Ioana and Gil have provided three datasets derived from the Health Tech Sprint: (1) annotated clinical trials inclusion criteria, (2) patient medical data, and (3) clinician-ranked clinical trials matched with patients. A second version of the third dataset, produced by oncology professionals, serves as a comparison dataset for the matches identified through the application of AI.
Ioana and Gil are excited to be data sponsors for this Data Challenge because the event aligns with their interest in engaging a broader swath of the biomedical, computing, and data science communities and in building a bridge between ORNL and interdisciplinary health sciences communities. Their Data Challenge reflects an unresolved cancer care delivery challenge they would like to help address, and they look forward to seeing the innovations data challengers suggest. They hope to engage experienced data analysts in one of the most challenging and high-priority problems in cancer research, and they hope budding biomedical and data scientists will grasp how satisfying it can be to pursue interdisciplinary research questions of such great societal impact.
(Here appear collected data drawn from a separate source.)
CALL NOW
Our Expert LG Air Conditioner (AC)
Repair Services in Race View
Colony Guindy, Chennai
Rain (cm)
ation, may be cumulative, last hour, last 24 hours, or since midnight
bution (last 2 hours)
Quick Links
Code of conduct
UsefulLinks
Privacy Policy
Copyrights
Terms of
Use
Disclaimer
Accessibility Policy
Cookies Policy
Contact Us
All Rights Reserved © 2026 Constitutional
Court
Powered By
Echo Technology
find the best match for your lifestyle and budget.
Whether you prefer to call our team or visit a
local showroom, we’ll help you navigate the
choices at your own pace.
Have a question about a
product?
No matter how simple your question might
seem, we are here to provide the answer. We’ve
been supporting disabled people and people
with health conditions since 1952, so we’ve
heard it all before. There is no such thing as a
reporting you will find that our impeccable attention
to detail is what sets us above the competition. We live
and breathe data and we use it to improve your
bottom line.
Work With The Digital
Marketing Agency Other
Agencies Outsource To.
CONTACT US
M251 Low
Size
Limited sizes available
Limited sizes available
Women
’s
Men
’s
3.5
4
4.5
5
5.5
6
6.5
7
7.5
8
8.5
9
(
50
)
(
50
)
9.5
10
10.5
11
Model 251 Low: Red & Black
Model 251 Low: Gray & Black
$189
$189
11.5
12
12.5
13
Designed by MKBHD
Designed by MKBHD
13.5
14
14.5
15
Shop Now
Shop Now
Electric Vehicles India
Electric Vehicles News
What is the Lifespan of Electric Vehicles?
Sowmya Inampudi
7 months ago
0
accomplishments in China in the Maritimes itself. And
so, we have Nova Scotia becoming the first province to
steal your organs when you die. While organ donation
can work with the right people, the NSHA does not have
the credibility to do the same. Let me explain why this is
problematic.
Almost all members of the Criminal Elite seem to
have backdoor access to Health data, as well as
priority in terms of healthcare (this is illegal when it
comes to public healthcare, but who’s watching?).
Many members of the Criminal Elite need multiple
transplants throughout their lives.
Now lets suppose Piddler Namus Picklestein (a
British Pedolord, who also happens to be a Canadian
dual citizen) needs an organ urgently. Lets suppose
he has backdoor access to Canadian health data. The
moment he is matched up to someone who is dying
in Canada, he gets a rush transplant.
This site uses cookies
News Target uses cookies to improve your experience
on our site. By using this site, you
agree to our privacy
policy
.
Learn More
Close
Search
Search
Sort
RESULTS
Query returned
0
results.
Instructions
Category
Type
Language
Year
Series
As governments, policymakers, and scientists across the globe are racing to identify potential vaccines and drugs for SARS-CoV-2, many scientists hope the information needed to identify a vaccine lies in the millions of available research documents. To support mining information from research literature, the White House, along with leading industries, has made a dataset of research publications directly related to the outbreak available to the general public . Some of the most important questions pertaining to the outbreak which were identified by the US NASEM and the WHO, were published as part of a public challenge along with the publication dataset on Kaggle .
We invite submissions describing complete or partial solutions to any of the 10 Kaggle COVID-19 Open Research Dataset Challenge (CORD-19) Tasks to SMCDC for consideration for a best solution paper award, poster presentation, and publication in the conference proceedings.
The Kaggle CORD-19 Challenge is a separate challenge from SMCDC and can be registered for at https://www.kaggle.com/allen-institute-for-ai/CORD-19-research-challenge.
The SMCDC poster session will give selected researchers perusing the CORD-19 dataset a place to present their work and discuss it with other researchers. Submissions will still need to follow the SMC Data challenge format of submitting a 6-8 page paper describing your partial or complete solution. Please see the call for papers for the full submission instructions. Selected submissions will be published in the conference proceeding.